## WHAT IS REQUIRED
Return, from the lines below, each one that includes the word "Erkek".

Collected data entries

______________________________

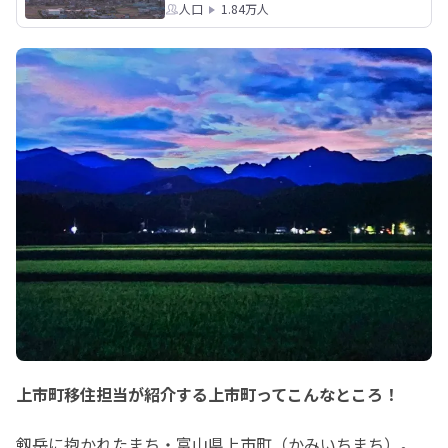
人口
1.84万人
上市町移住担当が紹介する上市町ってこんなところ！
剱岳に抱かれたまち・富山県上市町（かみいちまち）。
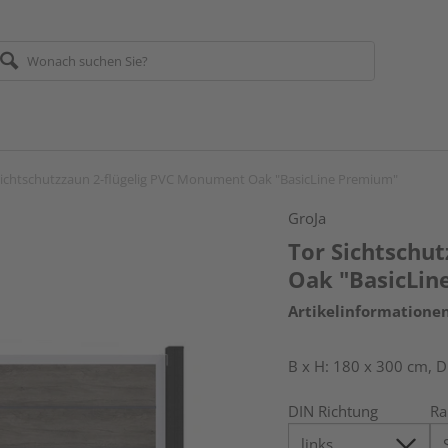
Sichtschutzzaun 2-flügelig PVC Monument Oak "BasicLine Premium"
GroJa
Tor Sichtschu
Oak "BasicLin
Artikelinformatione
B x H: 180 x 300 cm, D
DIN Richtung
R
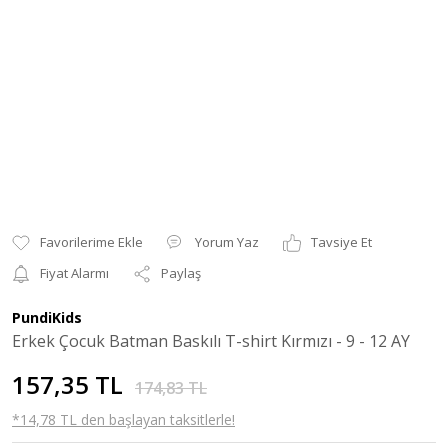
Yorum Yaz
Tavsiye Et
Fiyat Alarmı
Paylaş
PundiKids
Erkek Çocuk Batman Baskılı T-shirt Kırmızı - 9 - 12 AY
157,35 TL
174,83 TL
*14,78 TL den başlayan taksitlerle!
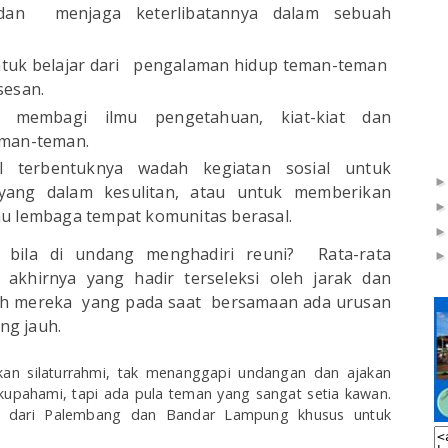
i, dan menjaga keterlibatannya dalam sebuah
tuk belajar dari pengalaman hidup teman-teman
sesan.
 membagi ilmu pengetahuan, kiat-kiat dan
eman-teman.
l terbentuknya wadah kegiatan sosial untuk
ang dalam kesulitan, atau untuk memberikan
u lembaga tempat komunitas berasal.
bila di undang menghadiri reuni? Rata-rata
khirnya yang hadir terseleksi oleh jarak dan
alah mereka yang pada saat bersamaan ada urusan
ng jauh.
 silaturrahmi, tak menanggapi undangan dan ajakan
kupahami, tapi ada pula teman yang sangat setia kawan.
h dari Palembang dan Bandar Lampung khusus untuk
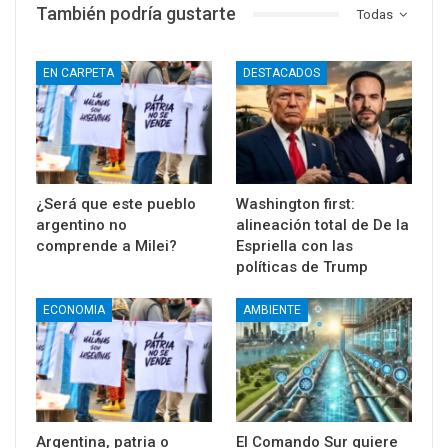
Share
También podría gustarte
Todas
EN CARPETA
DESTACADOS
¿Será que este pueblo
Washington first:
argentino no
alineación total de De la
comprende a Milei?
Espriella con las
políticas de Trump
ECONOMIA
AMBIENTE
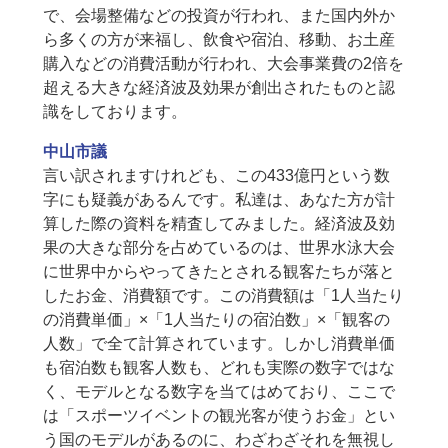
で、会場整備などの投資が行われ、また国内外か
ら多くの方が来福し、飲食や宿泊、移動、お土産
購入などの消費活動が行われ、大会事業費の2倍を
超える大きな経済波及効果が創出されたものと認
識をしております。
中山市議
言い訳されますけれども、この433億円という数
字にも疑義があるんです。私達は、あなた方が計
算した際の資料を精査してみました。経済波及効
果の大きな部分を占めているのは、世界水泳大会
に世界中からやってきたとされる観客たちが落と
したお金、消費額です。この消費額は「1人当たり
の消費単価」×「1人当たりの宿泊数」×「観客の
人数」で全て計算されています。しかし消費単価
も宿泊数も観客人数も、どれも実際の数字ではな
く、モデルとなる数字を当てはめており、ここで
は「スポーツイベントの観光客が使うお金」とい
う国のモデルがあるのに、わざわざそれを無視し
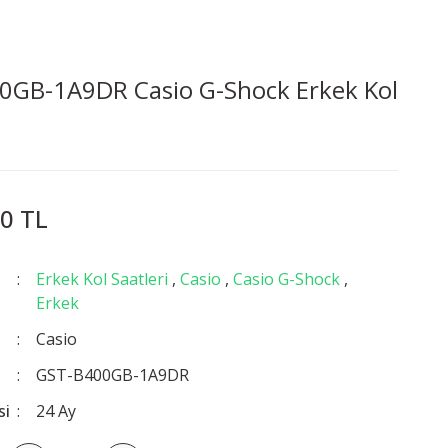
0GB-1A9DR Casio G-Shock Erkek Kol
0 TL
Erkek Kol Saatleri
,
Casio
,
Casio G-Shock
,
Erkek
Casio
GST-B400GB-1A9DR
si
24 Ay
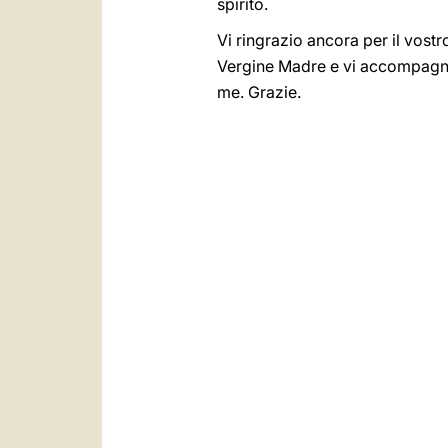
spirito.
Vi ringrazio ancora per il vost
Vergine Madre e vi accompagni l
me. Grazie.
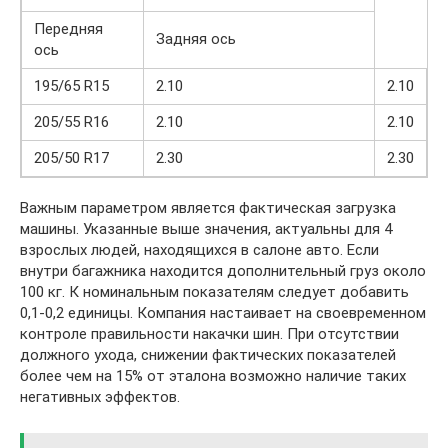
Передняя
Задняя ось
ось
195/65 R15
2.10
2.10
205/55 R16
2.10
2.10
205/50 R17
2.30
2.30
Важным параметром является фактическая загрузка
машины. Указанные выше значения, актуальны для 4
взрослых людей, находящихся в салоне авто. Если
внутри багажника находится дополнительный груз около
100 кг. К номинальным показателям следует добавить
0,1-0,2 единицы. Компания настаивает на своевременном
контроле правильности накачки шин. При отсутствии
должного ухода, снижении фактических показателей
более чем на 15% от эталона возможно наличие таких
негативных эффектов.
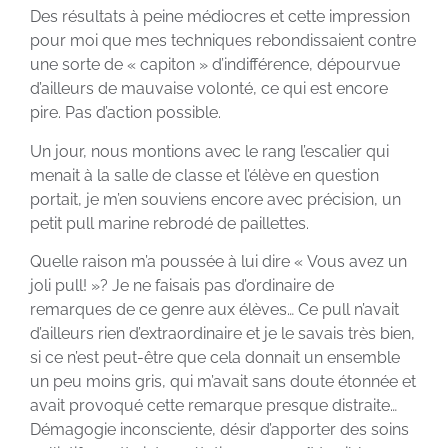
Des résultats à peine médiocres et cette impression
pour moi que mes techniques rebondissaient contre
une sorte de « capiton » d’indifférence, dépourvue
d’ailleurs de mauvaise volonté, ce qui est encore
pire. Pas d’action possible.
Un jour, nous montions avec le rang l’escalier qui
menait à la salle de classe et l’élève en question
portait, je m’en souviens encore avec précision, un
petit pull marine rebrodé de paillettes.
Quelle raison m’a poussée à lui dire « Vous avez un
joli pull! »? Je ne faisais pas d’ordinaire de
remarques de ce genre aux élèves… Ce pull n’avait
d’ailleurs rien d’extraordinaire et je le savais très bien,
si ce n’est peut-être que cela donnait un ensemble
un peu moins gris, qui m’avait sans doute étonnée et
avait provoqué cette remarque presque distraite…
Démagogie inconsciente, désir d’apporter des soins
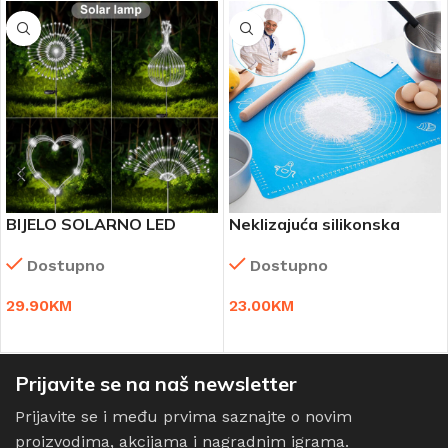
BIJELO SOLARNO LED
Neklizajuća silikonska
DRVCE (2+2 gratis )
podloga za tijesto 2
Dostupno
Dostupno
komada!
29.90
KM
23.00
KM
DODAJ U KORPU
DODAJ U KORPU
Prijavite se na naš newsletter
Prijavite se i među prvima saznajte o novim
proizvodima, akcijama i nagradnim igrama.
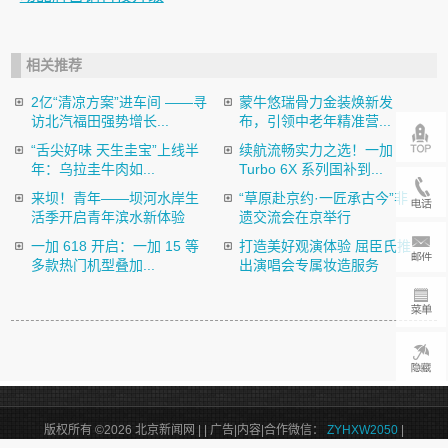
相关推荐
2亿“清凉方案”进车间 ——寻
蒙牛悠瑞骨力金装焕新发
访北汽福田强势增长...
布，引领中老年精准营...
“舌尖好味 天生圭宝”上线半
续航流畅实力之选！一加
年：乌拉圭牛肉如...
Turbo 6X 系列国补到...
来坝！青年——坝河水岸生
“草原赴京约·一匠承古今”非
活季开启青年滨水新体验
遗交流会在京举行
一加 618 开启：一加 15 等
打造美好观演体验 屈臣氏推
多款热门机型叠加...
出演唱会专属妆造服务
版权所有 ©2026 北京新闻网 |
| 广告|内容|合作微信：
ZYHXW2050
|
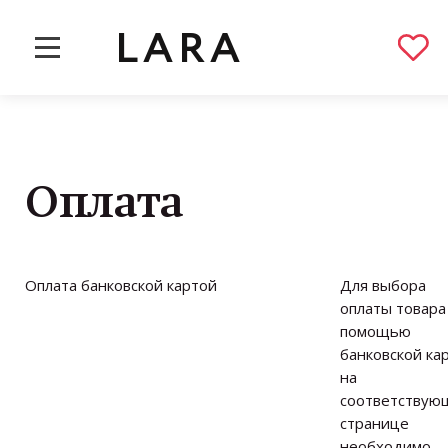
LARA
Строка
Главная
Оплата
навигации
Оплата
Оплата банковской картой
Для выбора
оплаты товара
помощью
банковской ка
на
соответствую
странице
необходимо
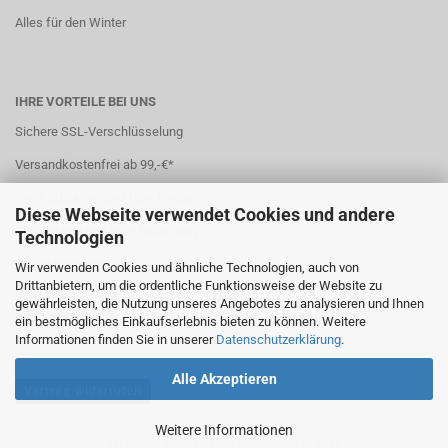
Alles für den Winter
IHRE VORTEILE BEI UNS
Sichere SSL-Verschlüsselung
Versandkostenfrei ab 99,-€*
Stets attraktive und faire Preise
Diese Webseite verwendet Cookies und andere
Sichere und einfache Bezahlung
Technologien
7 Zahlungsarten
Wir verwenden Cookies und ähnliche Technologien, auch von
Drittanbietern, um die ordentliche Funktionsweise der Website zu
Schneller Versand
gewährleisten, die Nutzung unseres Angebotes zu analysieren und Ihnen
ein bestmögliches Einkaufserlebnis bieten zu können. Weitere
*(
Ausland abweichend
)
Informationen finden Sie in unserer
Datenschutzerklärung
.
Alle Akzeptieren
Vertrag widerrufen
Weitere Informationen
Webshop erstellen
mit Gambio.de © 2026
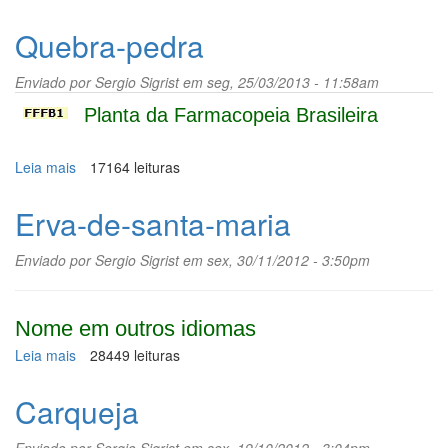
Poejo
Quebra-pedra
Enviado por
Sergio Sigrist
em seg, 25/03/2013 - 11:58am
Planta da Farmacopeia Brasileira
Leia mais
sobre
17164 leituras
Quebra-
pedra
Erva-de-santa-maria
Enviado por
Sergio Sigrist
em sex, 30/11/2012 - 3:50pm
Nome em outros idiomas
Leia mais
sobre
28449 leituras
Erva-
de-
Carqueja
santa-
maria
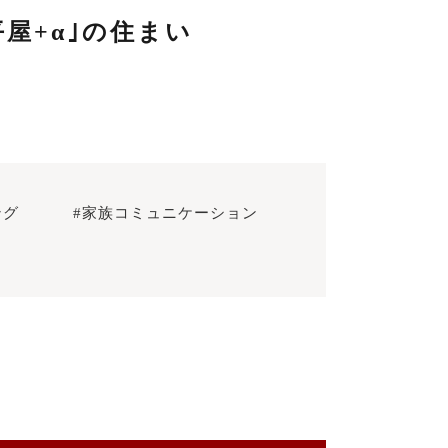
屋+α｣の住まい
ング
#家族コミュニケーション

______________________________

## ANSWER SPACE
Erkek Çocuk Batman Baskılı T-shirt Kırmızı - 9 - 12 AY
0GB-1A9DR Casio G-Shock Erkek Kol
Erkek Kol Saatleri
Erkek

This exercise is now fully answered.